Dazu gehört auch die gezielte Informationsverschmutzung in den Medien. Der Konflikt werde nicht die heroische Würde einer klassischen Revolution haben, sondern – so Marche – eher der Logik einer Reality-TV-Show entsprechen. „Die extremsten Meinungen, die grellsten Verschwörungstheorien, die Aussicht auf die spektakulärsten Gewalttaten erhalten am meisten Aufmerksamkeit.“
Ist das Alarmismus oder Lust am Untergang? Spielt hier ein Autor auf der Klaviatur seiner kranken Fantasie? Die Verlockung ist groß, das Buch so zu lesen und es nach einem Seufzer („Du meine Güte!“) zum Altpapier zu legen. Aber sie verliert Seite um Seite ihre Argumente. Der verstörende Reiz dieser Hochrechnungen ist nicht ihre Exotik, sondern ihre Kongruenz mit der Realität.
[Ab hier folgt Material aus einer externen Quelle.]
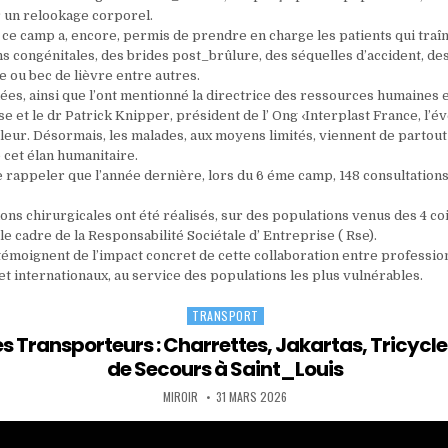
 un relookage corporel.
e ce camp a, encore, permis de prendre en charge les patients qui traî
s congénitales, des brides post_brûlure, des séquelles d’accident, de
e ou bec de lièvre entre autres.
nées, ainsi que l’ont mentionné la directrice des ressources humaines 
se et le dr Patrick Knipper, président de l’ Ong ‹Interplast France, l’
pleur. Désormais, les malades, aux moyens limités, viennent de partou
 cet élan humanitaire.
e rappeler que l’année dernière, lors du 6 éme camp, 148 consultation
ons chirurgicales ont été réalisés, sur des populations venus des 4 co
 le cadre de la Responsabilité Sociétale d’ Entreprise ( Rse).
 témoignent de l’impact concret de cette collaboration entre professio
et internationaux, au service des populations les plus vulnérables.
TRANSPORT
Posted
in
s Transporteurs : Charrettes, Jakartas, Tricycle
de Secours à Saint_Louis
AUTHOR:
PUBLISHED
MIROIR
31 MARS 2026
DATE:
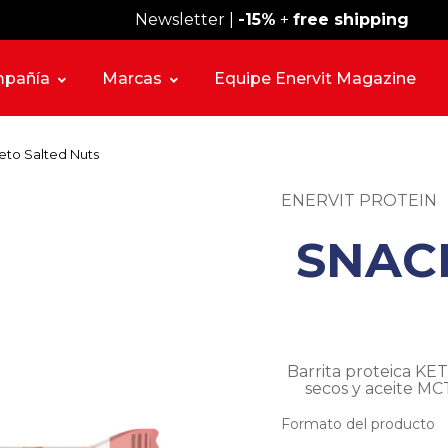
Newsletter |
Envío gratis desde 59 €
-15%
+
free shipping
pañía
Marcas
Equipe Enervit Magazine
eto Salted Nuts
ENERVIT PROTEIN
SNAC
Barrita proteica K
secos y aceite MC
Formato del producto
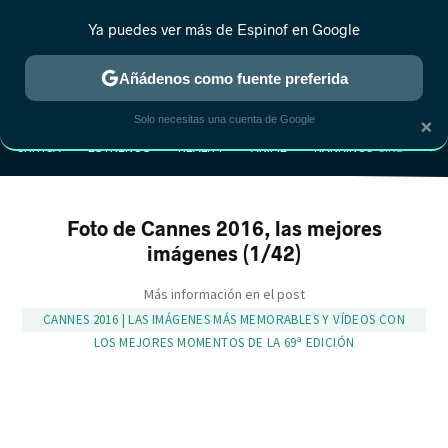
Ya puedes ver más de Espinof en Google
Añádenos como fuente preferida
MENÚ
NUEVO
×
Solo necesitas una cuenta de Google
CRÍTICA
ESTRENOS
REALITY
ANIME
RANKINGS CINE
RA
Foto de Cannes 2016, las mejores
imágenes (1/42)
Más información en el post
CANNES 2016 | LAS IMÁGENES MÁS MEMORABLES Y VÍDEOS CON
LOS MEJORES MOMENTOS DE LA 69ª EDICIÓN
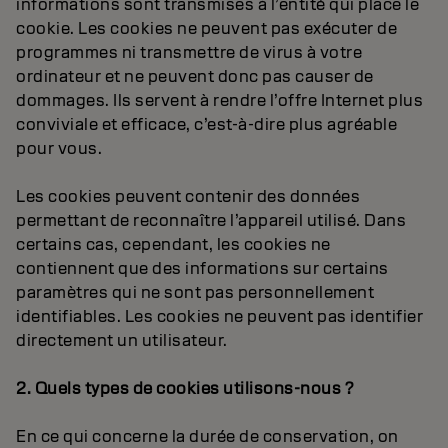
informations sont transmises à l’entité qui place le
cookie. Les cookies ne peuvent pas exécuter de
programmes ni transmettre de virus à votre
ordinateur et ne peuvent donc pas causer de
dommages. Ils servent à rendre l’offre Internet plus
conviviale et efficace, c’est-à-dire plus agréable
pour vous.
Les cookies peuvent contenir des données
permettant de reconnaître l’appareil utilisé. Dans
certains cas, cependant, les cookies ne
contiennent que des informations sur certains
paramètres qui ne sont pas personnellement
identifiables. Les cookies ne peuvent pas identifier
directement un utilisateur.
2. Quels types de cookies utilisons-nous ?
En ce qui concerne la durée de conservation, on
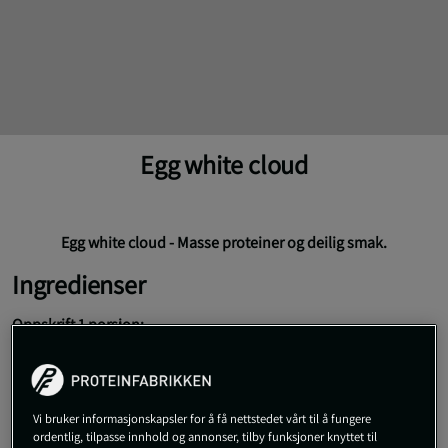
Egg white cloud
Egg white cloud - Masse proteiner og deilig smak.
Ingredienser
Oppskrift 1 porsjon:
50 gram eggehvite
4 skiver med tomat
Vi bruker informasjonskapsler for å få nettstedet vårt til å fungere
4 skiver med rødløk
ordentlig, tilpasse innhold og annonser, tilby funksjoner knyttet til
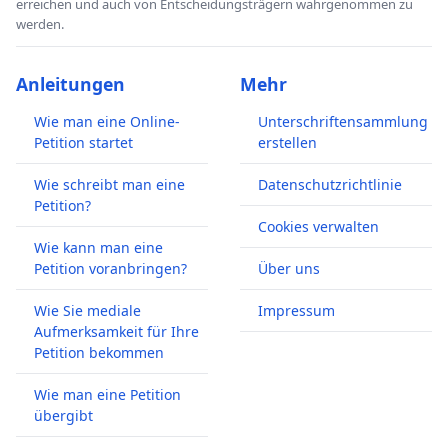
erreichen und auch von Entscheidungsträgern wahrgenommen zu
werden.
Anleitungen
Mehr
Wie man eine Online-
Unterschriftensammlung
Petition startet
erstellen
Wie schreibt man eine
Datenschutzrichtlinie
Petition?
Cookies verwalten
Wie kann man eine
Petition voranbringen?
Über uns
Wie Sie mediale
Impressum
Aufmerksamkeit für Ihre
Petition bekommen
Wie man eine Petition
übergibt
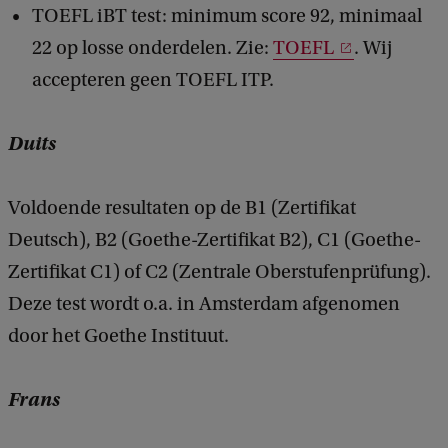
TOEFL iBT test: minimum score 92, minimaal
22 op losse onderdelen. Zie:
TOEFL
. Wij
accepteren geen TOEFL ITP.
Duits
Voldoende resultaten op de B1 (Zertifikat
Deutsch), B2 (Goethe-Zertifikat B2), C1 (Goethe-
Zertifikat C1) of C2 (Zentrale Oberstufenprüfung).
Deze test wordt o.a. in Amsterdam afgenomen
door het Goethe Instituut.
Frans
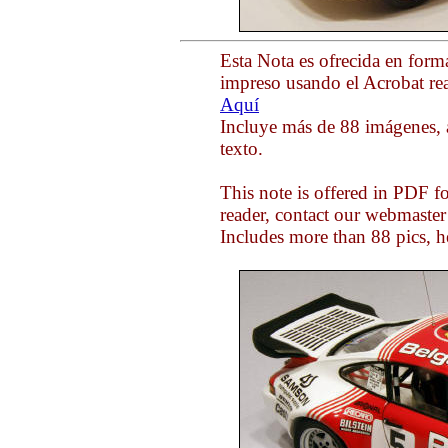
Esta Nota es ofrecida en form
impreso usando el Acrobat rea
Aquí
Incluye más de 88 imágenes, 
texto.
This note is offered in PDF f
reader, contact our webmaste
Includes more than 88 pics, h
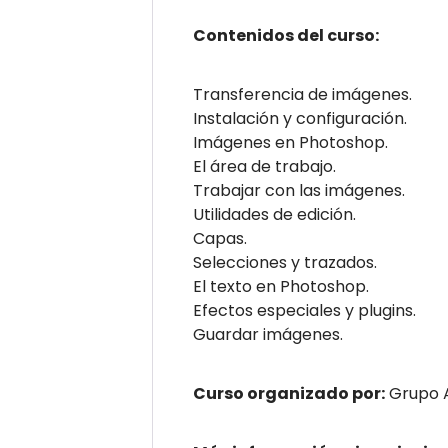
Contenidos del curso:
Transferencia de imágenes.
Instalación y configuración.
Imágenes en Photoshop.
El área de trabajo.
Trabajar con las imágenes.
Utilidades de edición.
Capas.
Selecciones y trazados.
El texto en Photoshop.
Efectos especiales y plugins.
Guardar imágenes.
Curso organizado por:
Grupo 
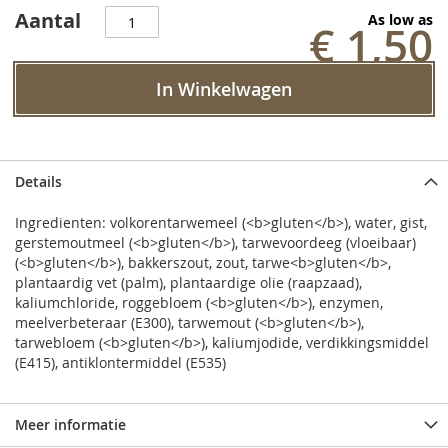
Aantal
As low as
€ 1,50
In Winkelwagen
Details
Ingredienten: volkorentarwemeel (<b>gluten</b>), water, gist,
gerstemoutmeel (<b>gluten</b>), tarwevoordeeg (vloeibaar)
(<b>gluten</b>), bakkerszout, zout, tarwe<b>gluten</b>,
plantaardig vet (palm), plantaardige olie (raapzaad),
kaliumchloride, roggebloem (<b>gluten</b>), enzymen,
meelverbeteraar (E300), tarwemout (<b>gluten</b>),
tarwebloem (<b>gluten</b>), kaliumjodide, verdikkingsmiddel
(E415), antiklontermiddel (E535)
Meer informatie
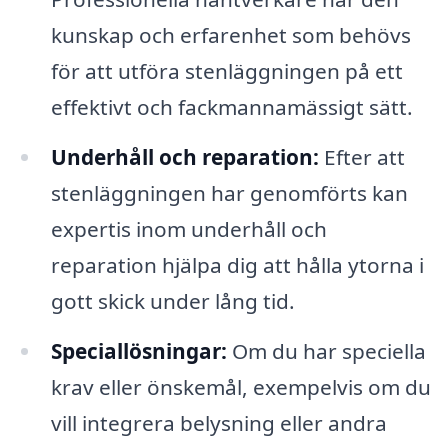
kunskap och erfarenhet som behövs
för att utföra stenläggningen på ett
effektivt och fackmannamässigt sätt.
Underhåll och reparation:
Efter att
stenläggningen har genomförts kan
expertis inom underhåll och
reparation hjälpa dig att hålla ytorna i
gott skick under lång tid.
Speciallösningar:
Om du har speciella
krav eller önskemål, exempelvis om du
vill integrera belysning eller andra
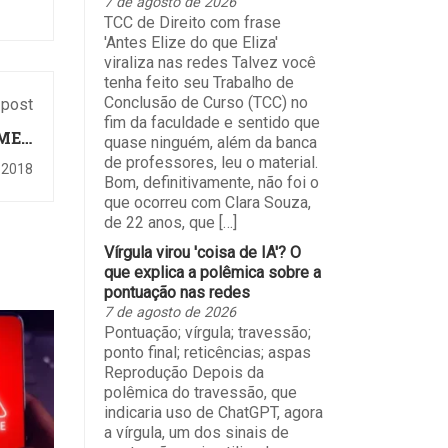
7 de agosto de 2026
TCC de Direito com frase
'Antes Elize do que Eliza'
viraliza nas redes Talvez você
tenha feito seu Trabalho de
Conclusão de Curso (TCC) no
 post
fim da faculdade e sentido que
IMED
quase ninguém, além da banca
ADO
de professores, leu o material.
 2018
Bom, definitivamente, não foi o
que ocorreu com Clara Souza,
de 22 anos, que […]
Vírgula virou 'coisa de IA'? O
que explica a polêmica sobre a
pontuação nas redes
7 de agosto de 2026
Pontuação; vírgula; travessão;
ponto final; reticências; aspas
Reprodução Depois da
polêmica do travessão, que
indicaria uso de ChatGPT, agora
a vírgula, um dos sinais de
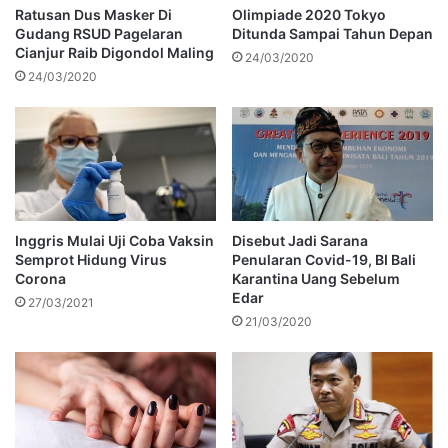
Ratusan Dus Masker Di
Olimpiade 2020 Tokyo
Gudang RSUD Pagelaran
Ditunda Sampai Tahun Depan
Cianjur Raib Digondol Maling
24/03/2020
24/03/2020
Inggris Mulai Uji Coba Vaksin
Disebut Jadi Sarana
Semprot Hidung Virus
Penularan Covid-19, BI Bali
Corona
Karantina Uang Sebelum
Edar
27/03/2021
21/03/2020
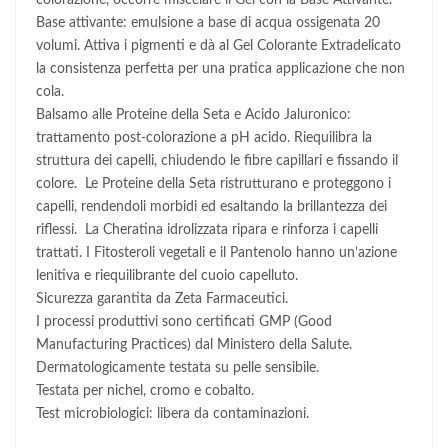
colorazione, occorre miscelare il Gel con la Base Attivante.
Base attivante: emulsione a base di acqua ossigenata 20
volumi. Attiva i pigmenti e dà al Gel Colorante Extradelicato
la consistenza perfetta per una pratica applicazione che non
cola.
Balsamo alle Proteine della Seta e Acido Jaluronico:
trattamento post-colorazione a pH acido. Riequilibra la
struttura dei capelli, chiudendo le fibre capillari e fissando il
colore. Le Proteine della Seta ristrutturano e proteggono i
capelli, rendendoli morbidi ed esaltando la brillantezza dei
riflessi. La Cheratina idrolizzata ripara e rinforza i capelli
trattati. I Fitosteroli vegetali e il Pantenolo hanno un’azione
lenitiva e riequilibrante del cuoio capelluto.
Sicurezza garantita da Zeta Farmaceutici.
I processi produttivi sono certificati GMP (Good
Manufacturing Practices) dal Ministero della Salute.
Dermatologicamente testata su pelle sensibile.
Testata per nichel, cromo e cobalto.
Test microbiologici: libera da contaminazioni.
Da wirkt es dann fast wie ein ritueller Flaggenappell, wenn der Autor sein Buch mit der Hoffnung auf das „gute“ Amerika beschließt: „250 Jahre lang waren da doch eben auch rechtliche und politische Institutionen, die höchst konkurrierende Interessen und Perspektiven verhandelten und so die größte Demokratie und Wirtschaftsmacht der Welt entwickelten.“ Spätestens jetzt wird deutlich, das Buch will nicht interpretieren sondern appellieren. Es will nicht, dass es so kommt, wie Marche den Teufel an die Wand gemalt hat.
Wer die USA regelmäßig bereist und vielfältige Kontakte pflegt, weiß: In diesem Land gibt es alles und jedes und das genaue Gegenteil zur gleichen Zeit.
Als Zutat wirkt in Marches Roman auch der Anhang über die möglichen Folgen eines mit sich selbst beschäftigten Amerikas für die Rolle Deutschlands. Diese werde in dem Maße wichtiger, wie der große Bruder schwächelt. Ob man aber hierzulande bereit ist, Diplomatie als die zivilisatorische Fähigkeit zu bewahren auch mit denen geordnet umzugehen, deren Weltanschauung man nicht teilt. Ob wir den Traum einer selbstbestimmten und zugleich regelbasierten Zivilisation wachhalten oder – wie bisher meist – den Zerfallstendenzen in „God’s own country“ nacheifern, ist noch sehr die Frage. – Schau’n wir mal!